» MATERIAL PROVIDED
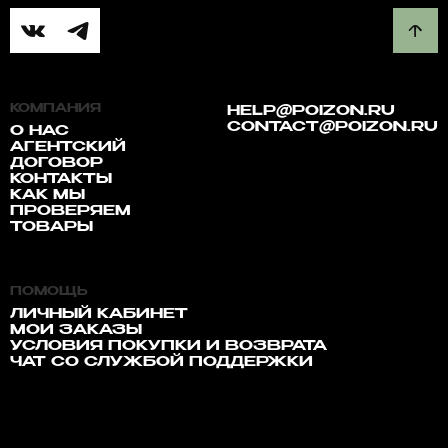
КОМПАНИЯ
HELP@POIZON.RU
CONTACT@POIZON.RU
О НАС
АГЕНТСКИЙ
ДОГОВОР
КОНТАКТЫ
КАК МЫ
ПРОВЕРЯЕМ
ТОВАРЫ
ПОМОЩЬ
ЛИЧНЫЙ КАБИНЕТ
МОИ ЗАКАЗЫ
УСЛОВИЯ ПОКУПКИ И ВОЗВРАТА
ЧАТ СО СЛУЖБОЙ ПОДДЕРЖКИ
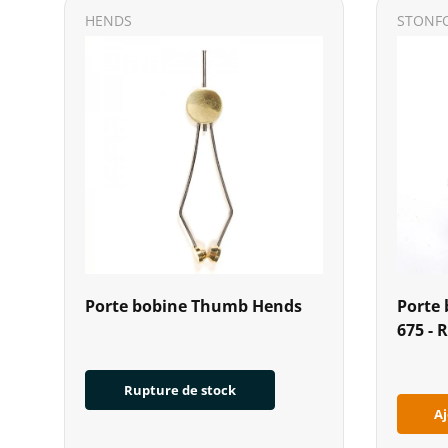
HENDS
STONF
Porte bobine Thumb Hends
Porte 
675 - 
Rupture de stock
Aj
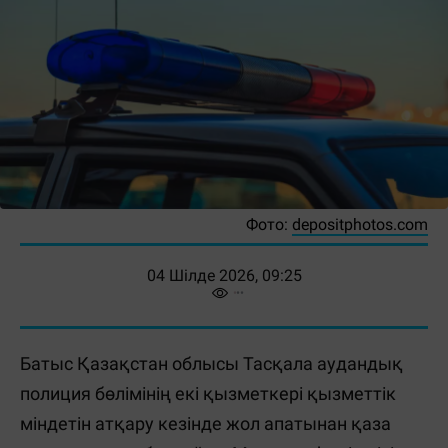
Фото:
depositphotos.com
04 Шілде 2026, 09:25
Батыс Қазақстан облысы Тасқала аудандық
полиция бөлімінің екі қызметкері қызметтік
міндетін атқару кезінде жол апатынан қаза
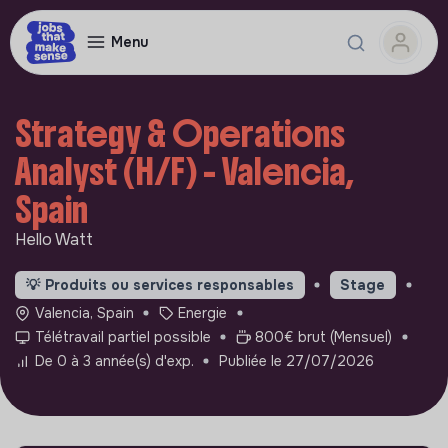
Menu
Strategy & Operations
Analyst (H/F) - Valencia,
Spain
Hello Watt
💡
Produits ou services responsables
Stage
Valencia, Spain
Energie
Télétravail partiel possible
800€ brut (Mensuel)
De 0 à 3 année(s) d'exp.
Publiée le 27/07/2026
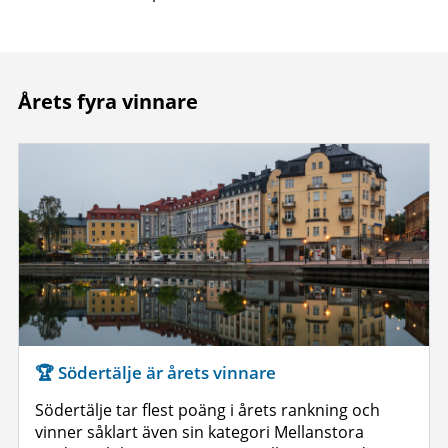
Årets fyra vinnare
🏆 Södertälje är årets vinnare
Södertälje tar flest poäng i årets rankning och
vinner såklart även sin kategori Mellanstora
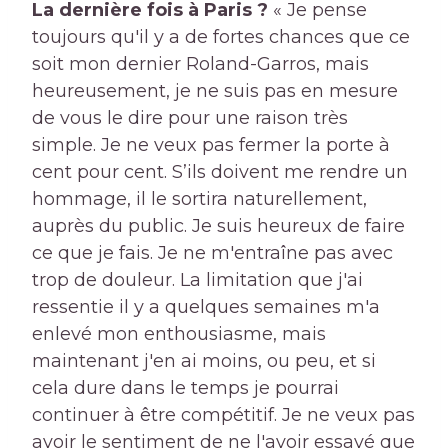
La dernière fois à Paris ?
« Je pense
toujours qu'il y a de fortes chances que ce
soit mon dernier Roland-Garros, mais
heureusement, je ne suis pas en mesure
de vous le dire pour une raison très
simple. Je ne veux pas fermer la porte à
cent pour cent. S’ils doivent me rendre un
hommage, il le sortira naturellement,
auprès du public. Je suis heureux de faire
ce que je fais. Je ne m'entraîne pas avec
trop de douleur. La limitation que j'ai
ressentie il y a quelques semaines m'a
enlevé mon enthousiasme, mais
maintenant j'en ai moins, ou peu, et si
cela dure dans le temps je pourrai
continuer à être compétitif. Je ne veux pas
avoir le sentiment de ne l'avoir essayé que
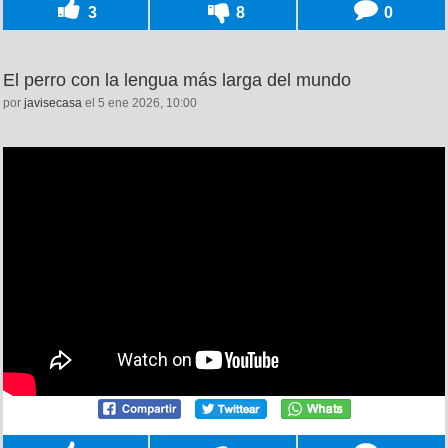
3
8
0
El perro con la lengua más larga del mundo
por
javisecasa
el 5 ene 2026, 10:00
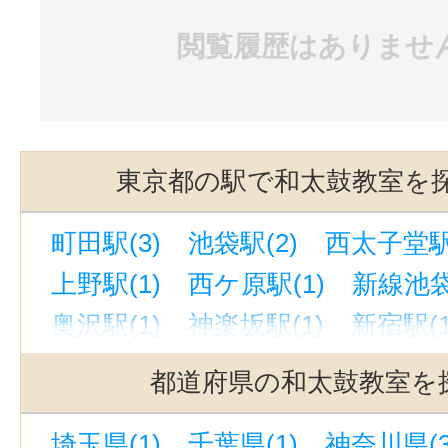
閲覧履歴はありませ
東京都の駅で和太鼓教室を
町田駅(3)
池袋駅(2)
西太子堂駅(
上野駅(1)
西ケ原駅(1)
新線池袋
奥沢駅(1)
神楽坂駅(1)
新宿駅(1
下北沢駅(1)
若林駅(東京)(1)
京
都道府県の和太鼓教室を
東京駅(1)
緑が丘駅(東京)(1)
江
埼玉県(1)
千葉県(1)
神奈川県(3
有楽町駅(1)
池ノ上駅(1)
恵比寿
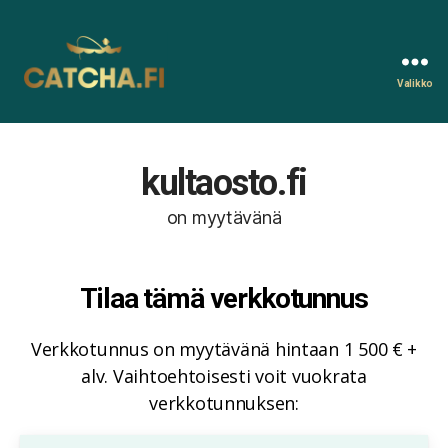
Valikko
Catcha.fi
kultaosto.fi
on myytävänä
Tilaa tämä verkkotunnus
Verkkotunnus on myytävänä hintaan 1 500 € +
alv. Vaihtoehtoisesti voit vuokrata
verkkotunnuksen:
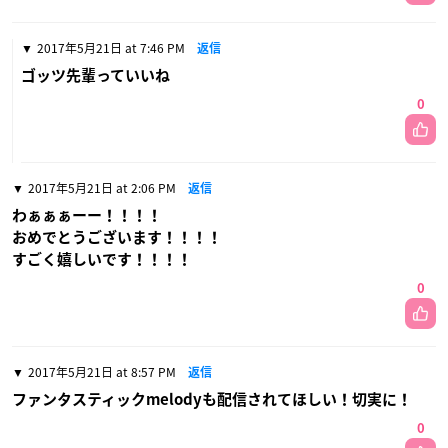
2017年5月21日 at 7:46 PM
返信
ゴッツ先輩っていいね
0
2017年5月21日 at 2:06 PM
返信
わぁぁぁーー！！！！
おめでとうございます！！！！
すごく嬉しいです！！！！
0
2017年5月21日 at 8:57 PM
返信
ファンタスティックmelodyも配信されてほしい！切実に！
0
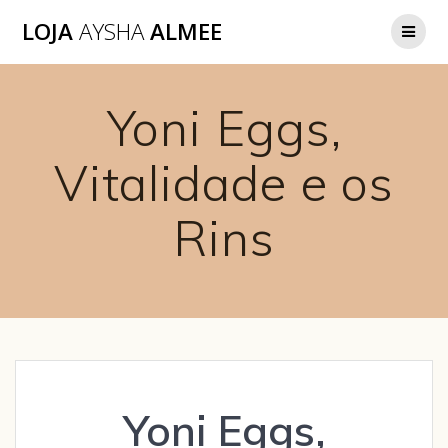
LOJA
AYSHA
ALMEE
Yoni Eggs,
Vitalidade e os
Rins
Yoni Eggs,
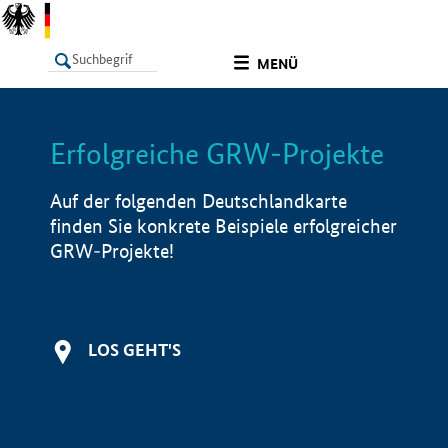
undefined
MENÜ
Erfolgreiche GRW-Projekte
LISTE
Filter
Info
Auf der folgenden Deutschlandkarte
finden Sie konkrete Beispiele erfolgreicher
GRW-Projekte!
LOS GEHT'S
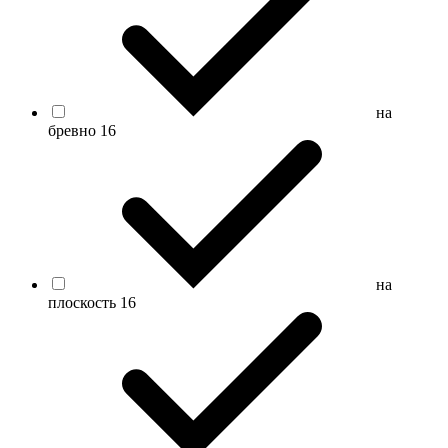
на
бревно
16
на
плоскость
16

» WHAT THIS TASK INVOLVES
Every record, word for word, should be given back without its pictures.

» OUTPUT FOR THIS EXERCISE
КОМПАНИЯ
HELP@POIZON.RU
CONTACT@POIZON.RU
О НАС
АГЕНТСКИЙ
ДОГОВОР
КОНТАКТЫ
КАК МЫ
ПРОВЕРЯЕМ
ТОВАРЫ
ПОМОЩЬ
ЛИЧНЫЙ КАБИНЕТ
МОИ ЗАКАЗЫ
УСЛОВИЯ ПОКУПКИ И ВОЗВРАТА
ЧАТ СО СЛУЖБОЙ ПОДДЕРЖКИ
HENDS
STONF
Porte bobine Thumb Hends
Porte 
675 - 
Rupture de stock
Aj
Фото:
depositphotos.com
04 Шілде 2026, 09:25
Батыс Қазақстан облысы Тасқала аудандық
полиция бөлімінің екі қызметкері қызметтік
міндетін атқару кезінде жол апатынан қаза
Menu
Strategy & Operations
Analyst (H/F) - Valencia,
Spain
Hello Watt
💡
Produits ou services responsables
Stage
Valencia, Spain
Energie
Télétravail partiel possible
800€ brut (Mensuel)
De 0 à 3 année(s) d'exp.
Publiée le 27/07/2026
Årets fyra vinnare
🏆 Södertälje är årets vinnare
Södertälje tar flest poäng i årets rankning och
vinner såklart även sin kategori Mellanstora
La dernière fois à Paris ?
« Je pense
toujours qu'il y a de fortes chances que ce
soit mon dernier Roland-Garros, mais
heureusement, je ne suis pas en mesure
de vous le dire pour une raison très
simple. Je ne veux pas fermer la porte à
cent pour cent. S’ils doivent me rendre un
hommage, il le sortira naturellement,
auprès du public. Je suis heureux de faire
ce que je fais. Je ne m'entraîne pas avec
trop de douleur. La limitation que j'ai
ressentie il y a quelques semaines m'a
enlevé mon enthousiasme, mais
maintenant j'en ai moins, ou peu, et si
cela dure dans le temps je pourrai
continuer à être compétitif. Je ne veux pas
avoir le sentiment de ne l'avoir essayé que
3
8
0
El perro con la lengua más larga del mundo
por
javisecasa
el 5 ene 2026, 10:00
閲覧履歴はありませ
東京都の駅で和太鼓教室を
町田駅(3)
池袋駅(2)
西太子堂駅(
上野駅(1)
西ケ原駅(1)
新線池袋
奥沢駅(1)
神楽坂駅(1)
新宿駅(1
下北沢駅(1)
若林駅(東京)(1)
京
都道府県の和太鼓教室を
東京駅(1)
緑が丘駅(東京)(1)
江
埼玉県(1)
千葉県(1)
神奈川県(3
有楽町駅(1)
池ノ上駅(1)
恵比寿
Valikko
Catcha.fi
kultaosto.fi
on myytävänä
Tilaa tämä verkkotunnus
Verkkotunnus on myytävänä hintaan 1 500 € +
alv. Vaihtoehtoisesti voit vuokrata
verkkotunnuksen:
2017年5月21日 at 7:46 PM
返信
ゴッツ先輩っていいね
0
2017年5月21日 at 2:06 PM
返信
わぁぁぁーー！！！！
おめでとうございます！！！！
すごく嬉しいです！！！！
0
2017年5月21日 at 8:57 PM
返信
ファンタスティックmelodyも配信されてほしい！切実に！
0
LOJA
AYSHA
ALMEE
Yoni Eggs,
Vitalidade e os
Rins
Yoni Eggs,
undefined
MENÜ
Erfolgreiche GRW-Projekte
LISTE
Filter
Info
Auf der folgenden Deutschlandkarte
finden Sie konkrete Beispiele erfolgreicher
GRW-Projekte!
LOS GEHT'S
на
бревно
16
на
плоскость
16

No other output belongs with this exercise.